The data offers some relief to Bank of Japan policymakers, who are hoping that the economy gathers momentum enough to drive up wage growth and inflation, which remain low on soft household spending.
The world's third-largest economy grew an annualised 2.2 per cent in January-March, Cabinet Office data showed, exceeding a median market forecast for a 1.7 per cent rise and marking the fifth straight quarter of expansion.
It was the fastest pace of expansion since January-March last year and followed a revised 1.4 per cent rise in the October-December period.
Private consumption, which accounts for roughly 60 per cent of gross domestic product (GDP), increased 0.4 per cent in the first quarter, matching market forecasts and posting its fifth straight quarter of increases.
Capital expenditure gained 0.2 per cent in the first quarter, confounding market expectations for a 0.4 per cent fall.
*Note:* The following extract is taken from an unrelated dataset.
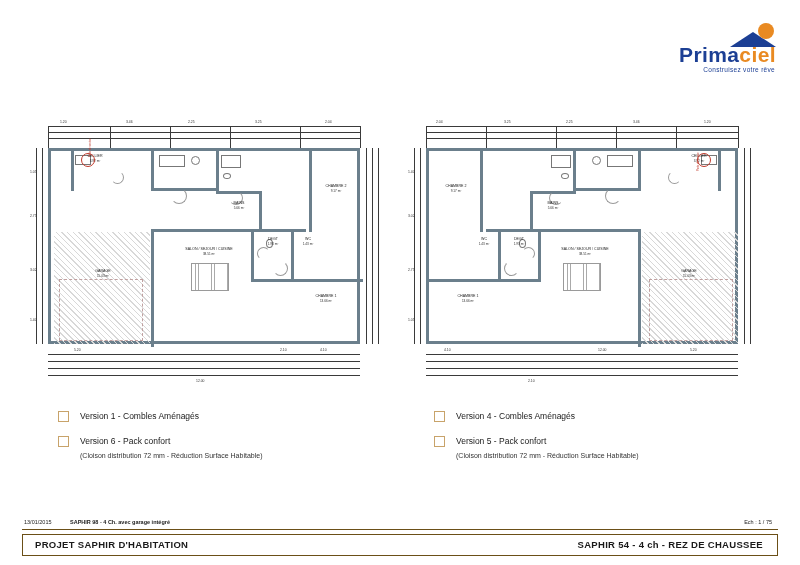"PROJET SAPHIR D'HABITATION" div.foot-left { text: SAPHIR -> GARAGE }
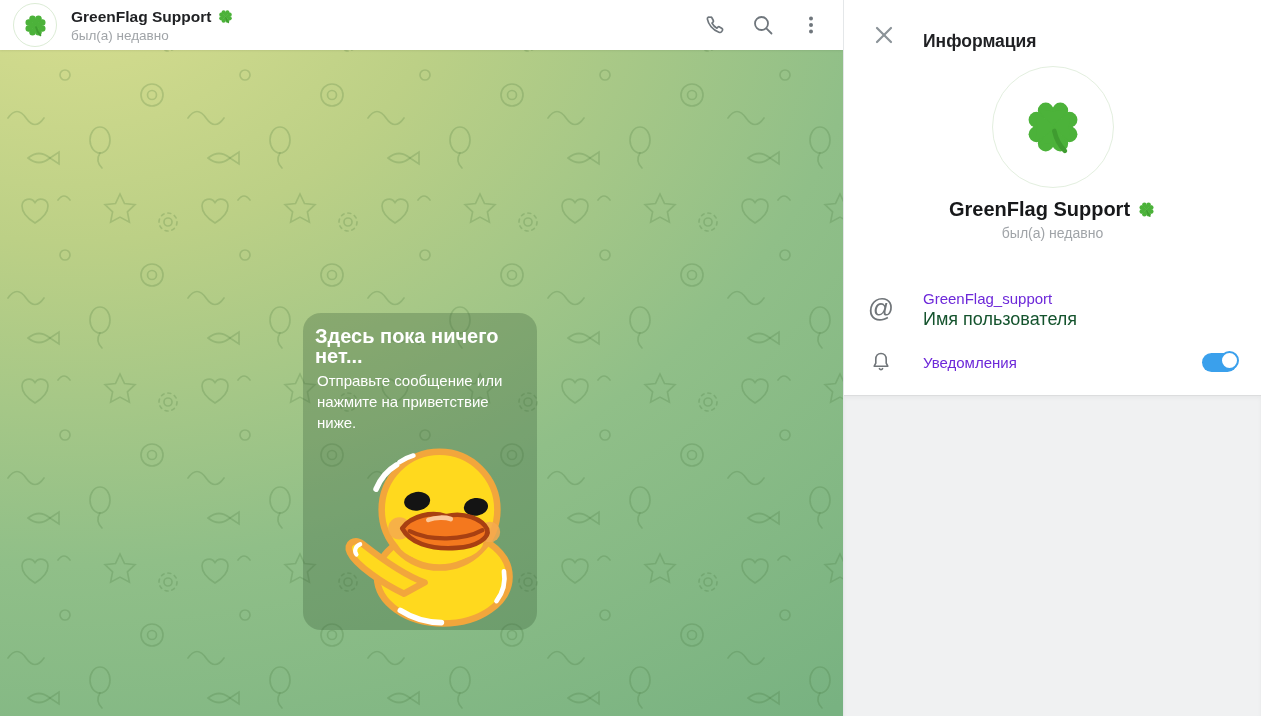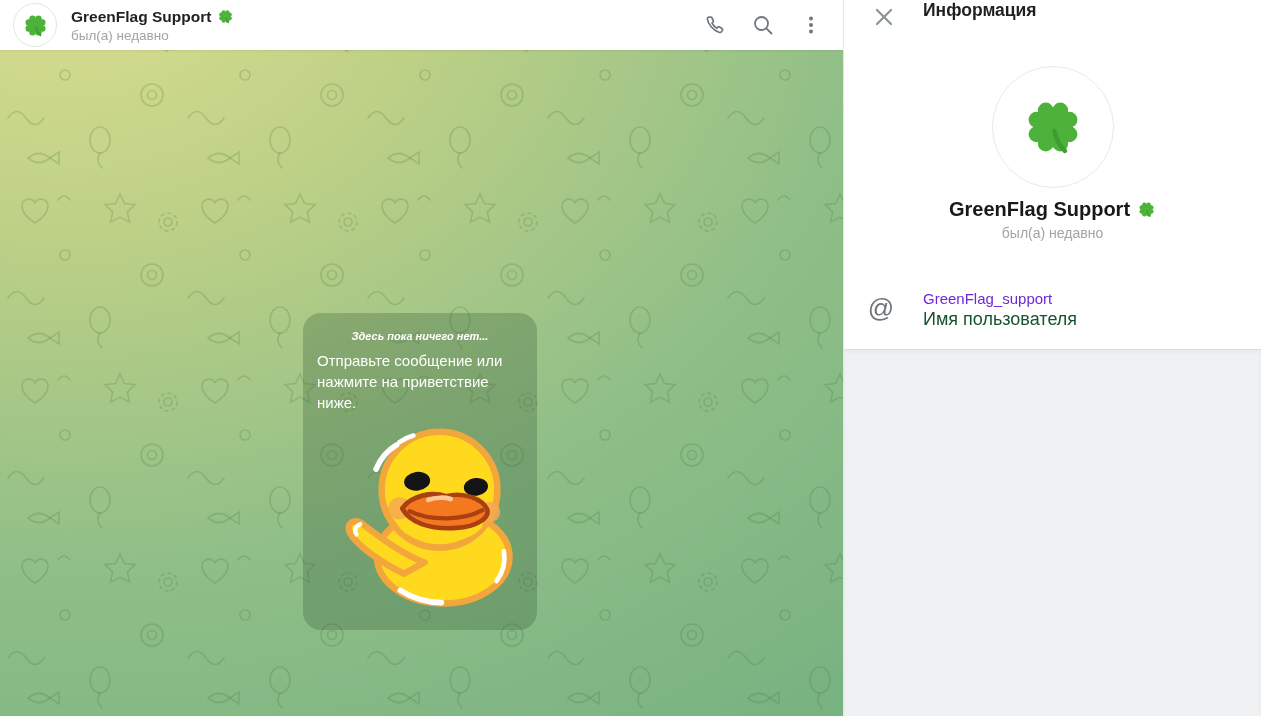"Информация" .panel-header { align-items: flex-start -> flex-end }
Offshore demand, or exports minus imports, added 0.1 percentage point to growth, a sign that improvements in overseas economies underpinned Japan's recovery.
Japan's economy has shown signs of life with exports and factory output benefiting from a pick-up in overseas demand.
But consumer prices are barely rising as companies remain wary of increasing wages, keeping the BOJ under pressure to maintain its massive stimulus despite signs of strength in the economy.